Common Units of Pressure
- Pascal (Pa): The SI unit, equivalent to one newton per square meter, commonly used in engineering and scientific calculations.
- Kilopascal (kPa): 1,000 Pascals, applied in meteorology and engineering.
- Megapascal (MPa): One million Pascals, used in material science and high-pressure systems.
- Bar (bar): 100,000 Pascals, commonly applied in industry and meteorology.
- Millibar (mbar): One-thousandth of a bar, commonly applied in meteorology to measure atmospheric pressure.
- Hectopascal (hPa): One millibar, commonly applied in weather forecasting.
- Standard atmosphere (atm): Reference unit that approximates Earth's mean atmospheric pressure at sea level.
- Technical atmosphere (at): Used primarily in engineering use, otherwise specified than the standard atmosphere.
- Torr (torr): Common in vacuum physics, equal to 1/760 of the standard atmosphere.
- Pound per square inch (psi): Imperial unit commonly used in the US, common in tire pressures and hydraulic use.
- Kilopound per square inch (ksi): 1,000 psi equivalent, used to test material strength.
- Inch of mercury (inHg): Used mainly in meteorology and aerospace use for atmospheric pressures.
- Millimeter of mercury (mmHg): Very common in medical applications such as the reading of blood pressure.
- Inch of water (inH₂O): Used in HVAC and low-pressure systems.
- Millimeter of water (mmH₂O): Identical application to inch of water but on metric basis.
- Kilogram per square centimeter (kg/cm²): Used in some industry and engineering settings, especially outside the US.

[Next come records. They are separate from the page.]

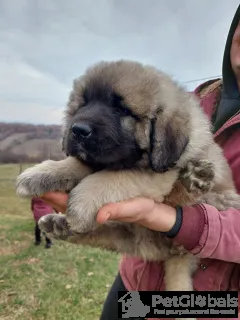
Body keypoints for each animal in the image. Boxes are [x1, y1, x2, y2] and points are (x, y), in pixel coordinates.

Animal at [15, 60, 240, 316]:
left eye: (122, 110)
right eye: (83, 104)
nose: (78, 130)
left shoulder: (157, 174)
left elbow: (110, 178)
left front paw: (81, 202)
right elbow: (78, 163)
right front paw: (43, 173)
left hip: (215, 202)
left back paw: (193, 180)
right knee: (102, 233)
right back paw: (57, 224)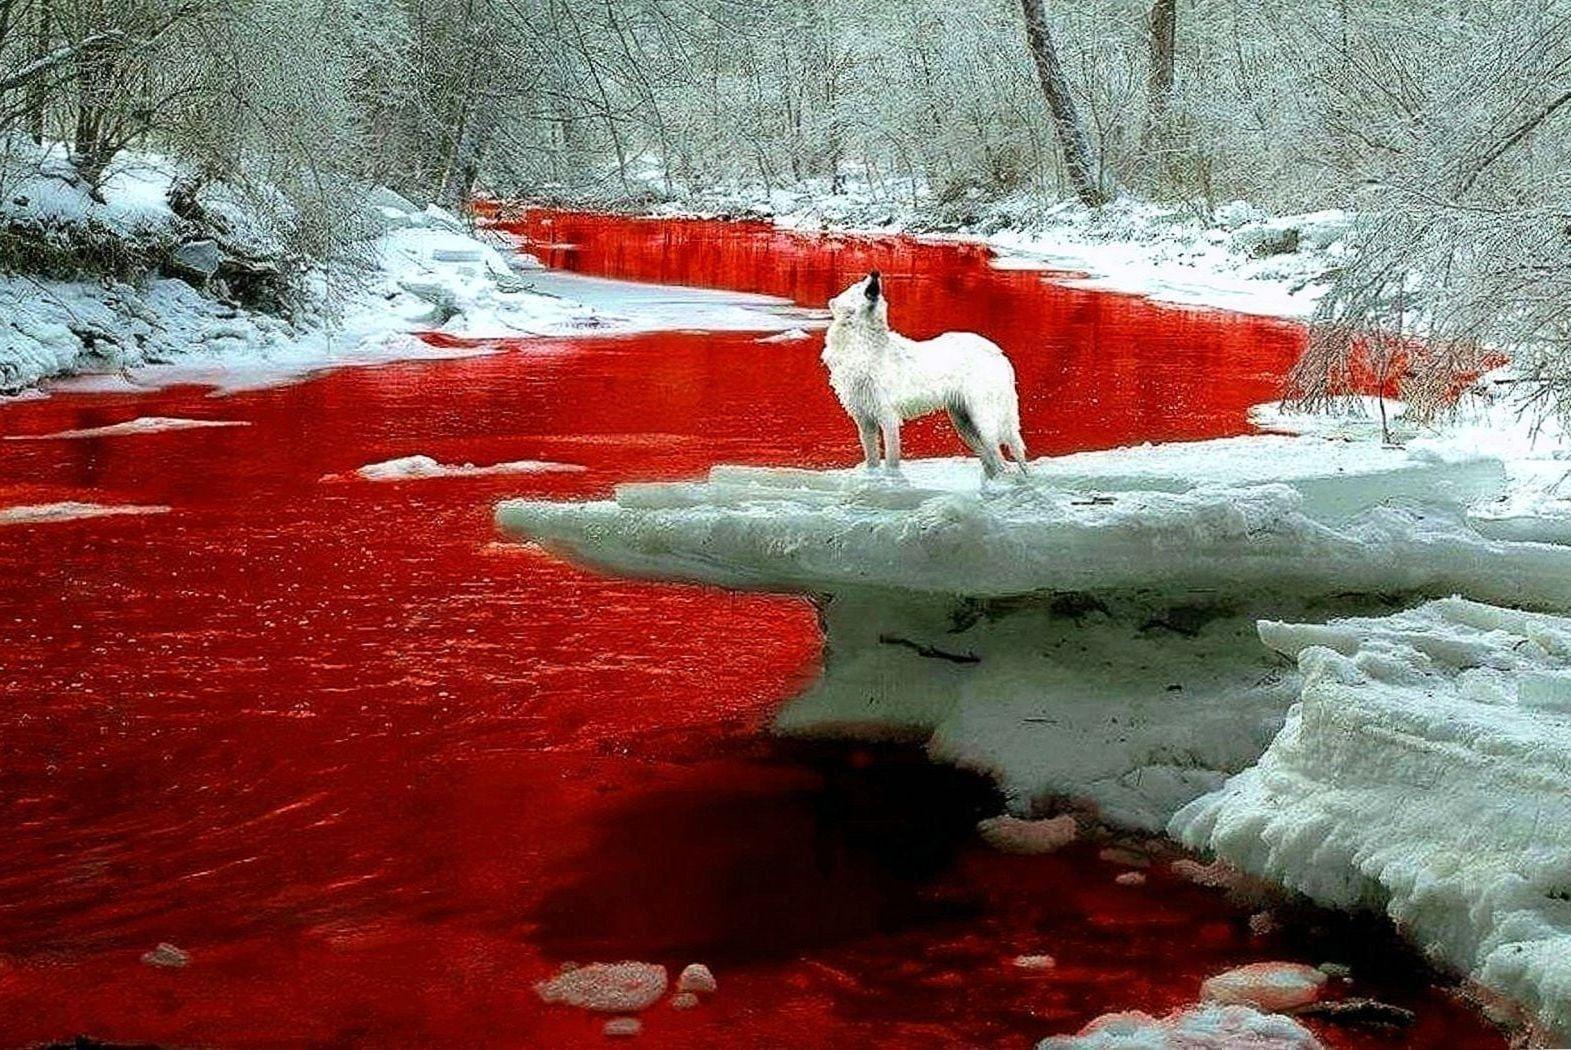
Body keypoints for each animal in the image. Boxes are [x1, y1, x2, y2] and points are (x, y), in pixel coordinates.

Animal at [821, 271, 1028, 478]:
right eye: (857, 285)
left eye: (862, 281)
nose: (875, 274)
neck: (864, 346)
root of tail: (998, 352)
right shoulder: (864, 419)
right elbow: (872, 460)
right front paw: (873, 477)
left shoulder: (888, 416)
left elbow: (891, 461)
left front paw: (891, 478)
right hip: (963, 422)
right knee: (991, 460)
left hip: (985, 417)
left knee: (1007, 455)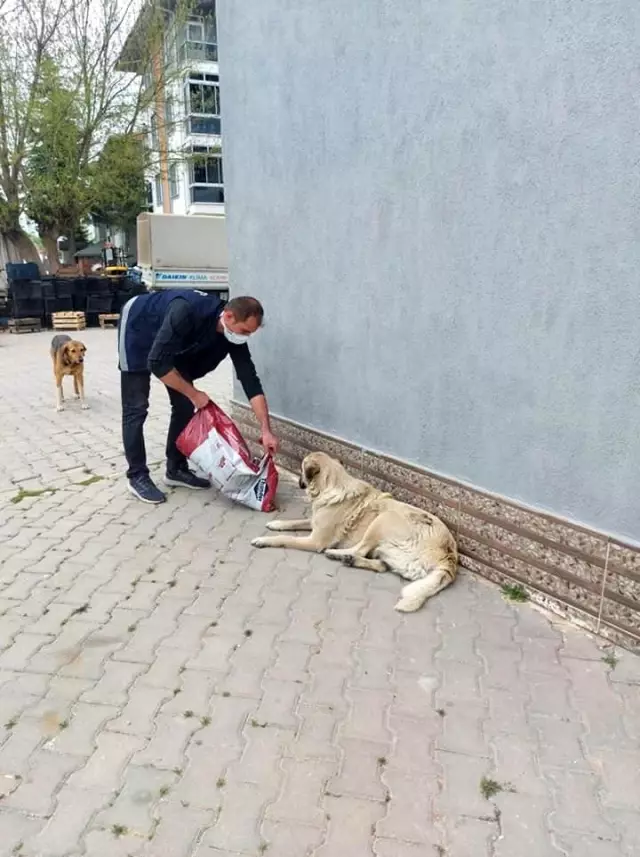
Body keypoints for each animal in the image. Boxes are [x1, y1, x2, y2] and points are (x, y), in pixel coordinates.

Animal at [252, 452, 458, 612]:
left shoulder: (316, 540)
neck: (333, 485)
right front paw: (277, 523)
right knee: (381, 565)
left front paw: (263, 540)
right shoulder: (313, 524)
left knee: (360, 549)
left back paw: (338, 554)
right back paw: (350, 560)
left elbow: (284, 538)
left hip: (383, 519)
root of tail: (449, 556)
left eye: (302, 468)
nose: (300, 482)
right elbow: (294, 522)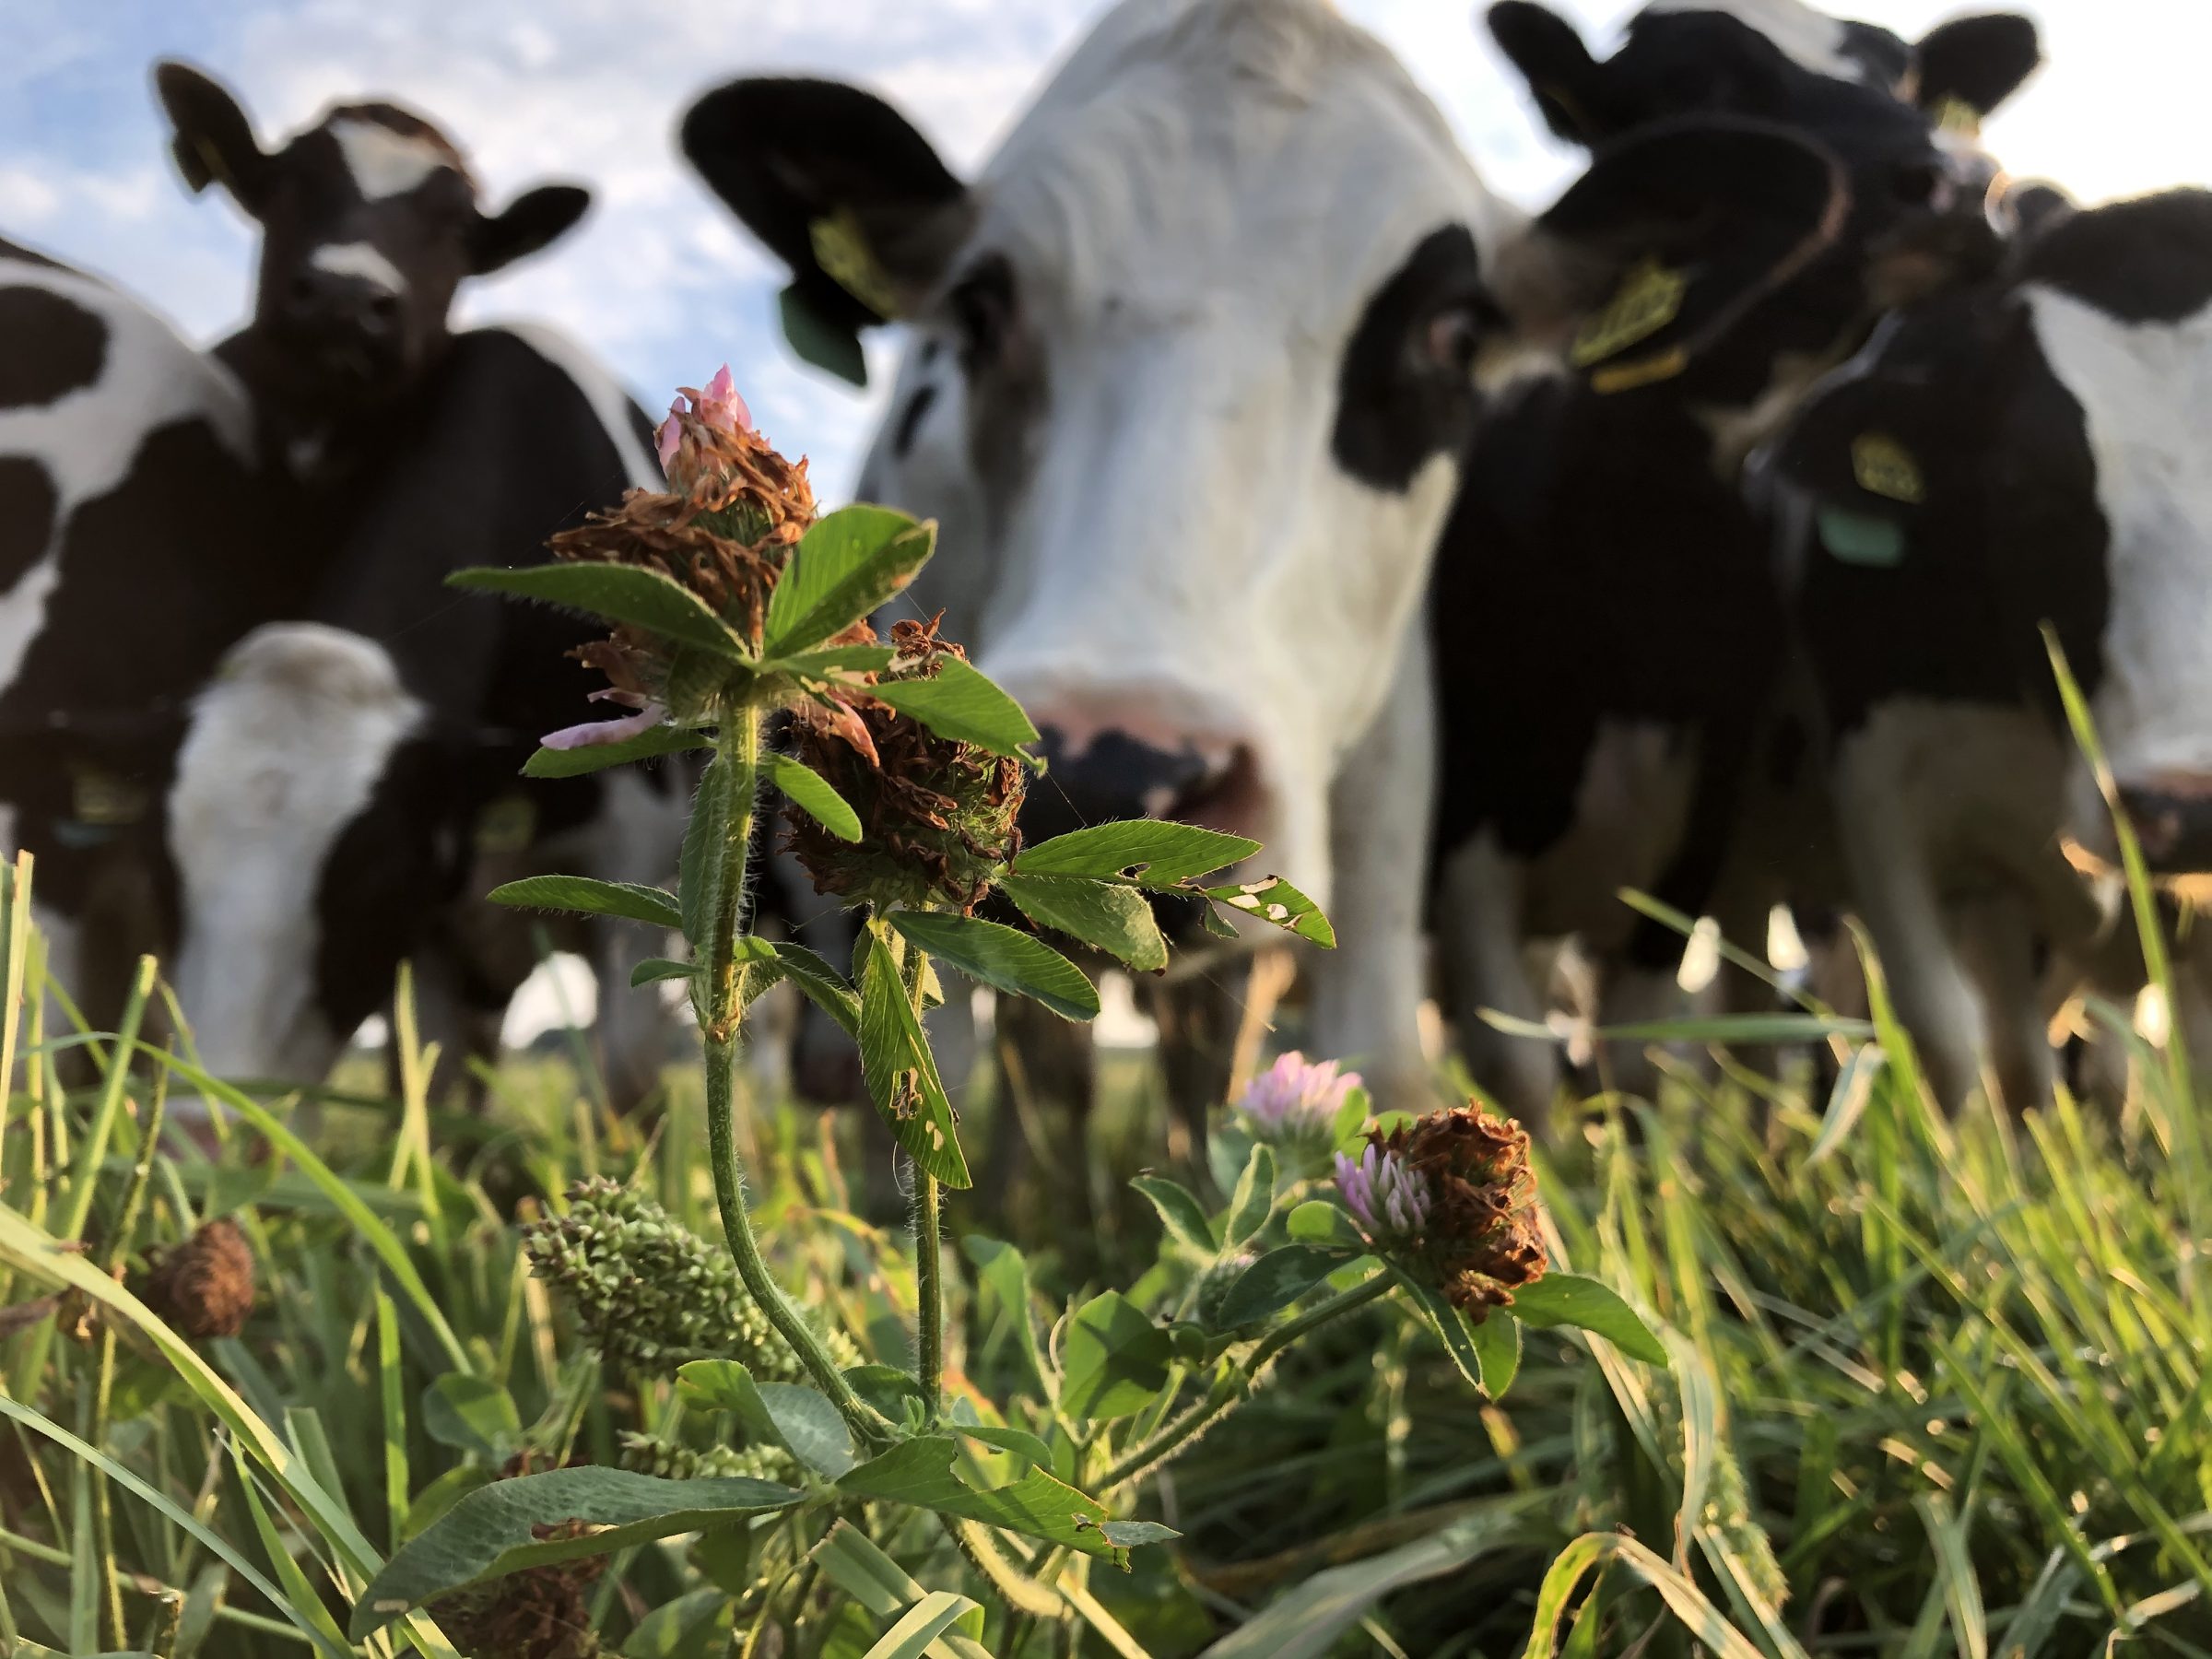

- Gram per square centimeter (g/cm²): A small unit for very low pressures, sometimes used in the lab.
- Newton per square millimeter (N/mm²): Equivalent to MPa, widely used in engineering and material science.
- Dyne per square centimeter (dyn/cm²): Primarily used in older scientific literature and niche physics applications.
Understanding these units of pressure and how to convert them is vital for accurate measurement, efficient communication, and maintaining safety in many technology and scientific applications. The right unit is chosen based on the context and magnitude of the pressure under measurement.